En todo caso, guste más o menos, nada o mucho, aquí habrá mañana un Gobierno legítimo de origen y cuya legitimidad de ejercicio dependerá de lo que a partir de ahora haga con el poder.
¿Una mayoría progresista?
Pero me cuesta llamar a esta nueva mayoría, una mayoría de progreso como la que ha defendido Pedro Sánchez hoy en el Congreso. ¿Es que ahora la izquierda puede considerar progresista al nacionalismo excluyente y al independentismo sedicioso? ¿Cómo se puede llegar a la conclusión de que es progresista el Bildu de Otegi, el Junts de Puigdemont, ERC o el mismo PNV?
Más aún, ¿cómo justificar ahora que un partido como el PSOE, pilar hasta hoy de la España constitucional, sume para formar gobierno los votos de los enemigos de la igualdad de los españoles y de quienes sueñan con derrocar nuestra constitución?

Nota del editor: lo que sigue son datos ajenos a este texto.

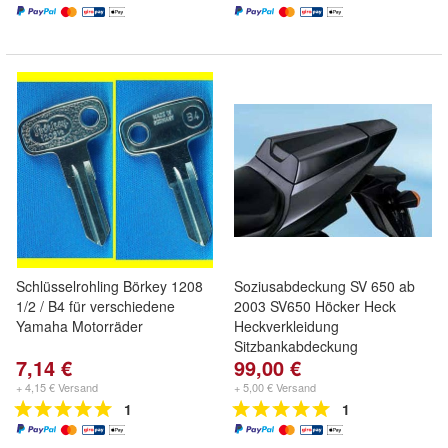
Schlüsselrohling Börkey 1208
Soziusabdeckung SV 650 ab
1/2 / B4 für verschiedene
2003 SV650 Höcker Heck
Yamaha Motorräder
Heckverkleidung
Sitzbankabdeckung
7,14 €
99,00 €
+ 4,15 € Versand
+ 5,00 € Versand
1
1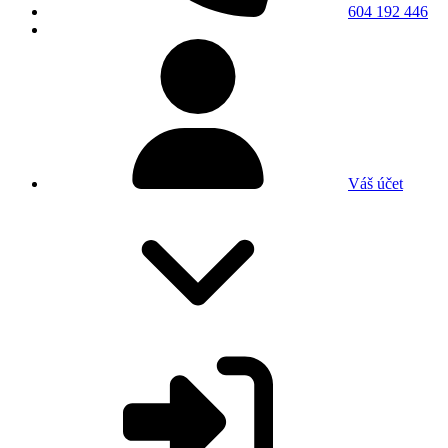
604 192 446
Váš účet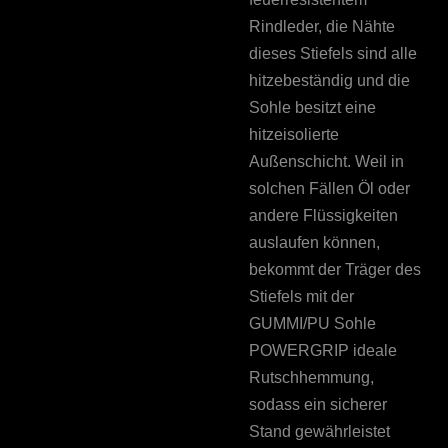
Rindleder, die Nähte
dieses Stiefels sind alle
hitzebeständig und die
Sohle besitzt eine
hitzeisolierte
Außenschicht. Weil in
solchen Fällen Öl oder
andere Flüssigkeiten
auslaufen können,
bekommt der Träger des
Stiefels mit der
GUMMI/PU Sohle
POWERGRIP ideale
Rutschhemmung,
sodass ein sicherer
Stand gewährleistet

En el núcleo duro de la izquierda española ha alentado siempre el valor superior de la igualdad. No podemos olvidarlo. La igualdad, decía Norberto Bobbio (Destra e Sinistra), ha sido siempre la estrella polar del socialismo. El PSOE lo aprendió en los discursos de Pablo Iglesias, en El sentido humanista del socialismo de Fernando de los Ríos, en los discursos de Indalecio Prieto, en Julián Besteiro, en Jiménez de Asúa o, incluso, en los discursos arrepentidos de un Largo Caballero en el exilio. Lo recordó permanentemente Gregorio Peces-Barba, ponente constitucional del Grupo Socialista, cuyo consejo echamos en falta hoy más que nunca.
Pues bien, ¿qué es lo que ha pasado en algún sector de la izquierda española, históricamente abanderada de la igualdad, para que termine considerando progresista al nacionalismo y al independentismo? ¿Qué está pasando para que se haya sustituido la bandera de la igualdad por las políticas de identidad? ¿Cómo calificar de progresistas a unos partidos que aspiran a clasificar y tratar a los españoles en ciudadanos con diferentes mochilas de derechos económicos, políticos y sociales? ¿Cómo considerar progresista a quienes han asaltado la Constitución o no renuncian a cambiarla por vía unilateral?
Este tipo de mayorías, que Rubalcaba llamaría hoy Frankenstein II y que yo, más moderado y de la mano de Horacio, calificaría como "híbrido grotesco", no pueden terminar bien. La izquierda española juega con fuego porque, al unir su destino a esa confederación de minorías identitarias, de nacionalistas y de independentistas, corre el riesgo no sólo de perder el rumbo marcado por aquella estrella polar de la igualdad, sino también de convertirse en un problema para la España constitucional.
Virgilio Zapatero es catedrático emérito y exrector de la Universidad de Alcalá, y exministro de Relaciones con las Cortes.